Specific binding between Arabidopsis thaliana phytochrome-interacting factor 3 (AtPIF3) bHLH and G-box originated prior to embryophyte emergence

• Published in: BMC plant biology Vol. 24; no. 1; p. 1060
• Main Authors: Hsin, Kuan-Ting, Lee, Yu-Hsuan, Lin, Kai-Chun, Chen, Wei, Cheng, Yi-Sheng
• Format: Journal Article
• Language: English
• Published: London BioMed Central 11.11.2024; BioMed Central Ltd; BMC
• Subjects: Agriculture; Amino Acid Sequence; Amino acids; Analysis; Arabidopsis - genetics; Arabidopsis - metabolism; Arabidopsis Proteins - genetics; Arabidopsis Proteins - metabolism; Arabidopsis thaliana; Basic Helix-Loop-Helix Transcription Factors - genetics; Basic Helix-Loop-Helix Transcription Factors - metabolism; Binding; Biological evolution; Biomedical and Life Sciences; Calorimetry; Circadian clock; Circadian rhythm; Conservation; Control; Deoxyribonucleic acid; DNA; DNA binding preference; domain; Electrophoretic mobility; evolution; Evolution, Molecular; Evolutionary conservation; Flowers & plants; gel electrophoresis; Gene expression; Genetic aspects; Genomes; Helix-loop-helix proteins (basic); hydrogen bonding; Hydrogen bonds; Identification and classification; Life Sciences; Light; Methods; Phytochrome; Phytochrome-interacting factor 3; Plant Sciences; point mutation; Preferences; Protein Binding; Protein-DNA interaction; Proteins; recombinant proteins; Residues; Signal transduction; species; Titration; Titration calorimetry; Tree Biology; Wildlife conservation; Taiwan; Circadian clock; DNA binding preference; Protein-DNA interaction; Conservation
• ISSN: 1471-2229; 1471-2229
• DOI: 10.1186/s12870-024-05777-z

The basic helix-loop-helix (bHLH) domain via critical amino acid residues on basic region binding to E-box (5′-CANNTG-3′) is known in embryophyte. However, the dictated E-box types selection by bHLH dimers and the significant impact of these critical amino acid residues along embryophyte evolution remain unclear. The Arabidopsis thaliana PIF3-bHLH (AtPIF3-bHLH) recombinant protein and a series of AtPIF3-bHLH mutants were synthesized and analyzed.

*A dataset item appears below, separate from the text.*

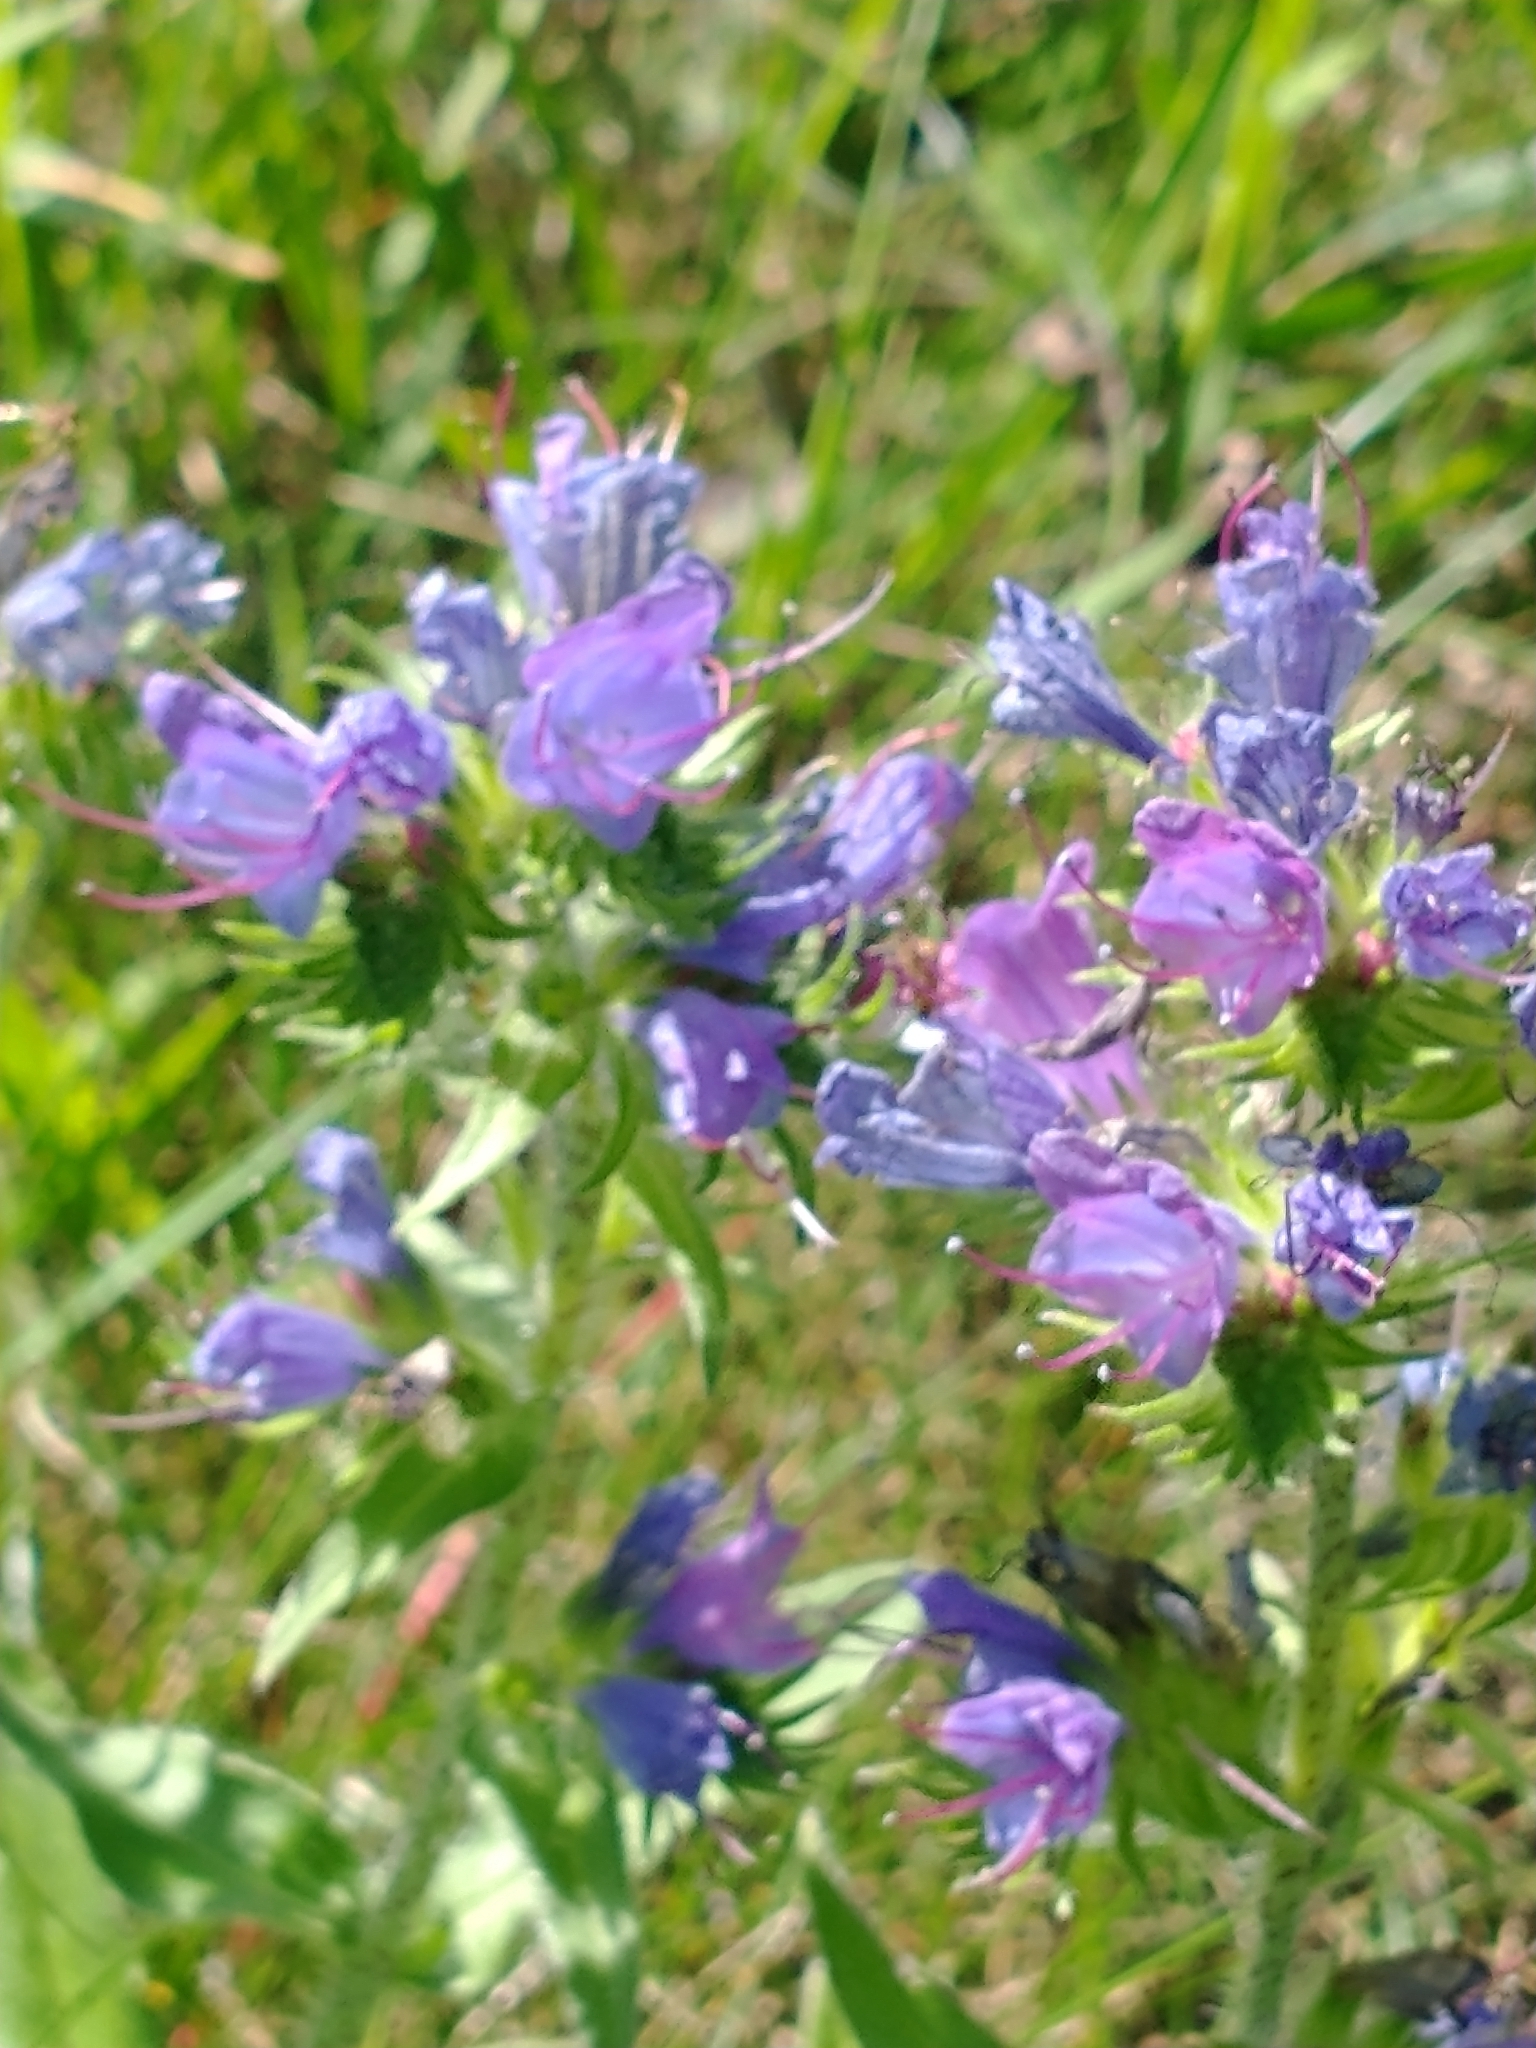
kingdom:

The reduced DNA binding ability and affinity of AtPIF3-bHLH point-mutation proteins, observed via fluorescence-based electrophoretic mobility shift assay (fEMSA) and isothermal titration calorimetry (ITC), suggest the critical role of these DNA-recognition sites in maintaining the AtPIF3-bHLH–DNA interaction. The purifying selection signals and the DNA-recognition-site conservation at the species level suggest the invariant roles of these sites throughout embryophyte evolution. The G-box outcompeted other types of E-box for binding in our competitive fEMSAs. The dynamic hydrogen bond formed between AtPIF3-bHLH and the G-box core indicates flexible identification of the core region. These features highlight a fast fixation of the bHLH-G-box recognition mechanism through embryophyte evolution and serve as a blueprint for studying DNA recognition determinants of other TF families.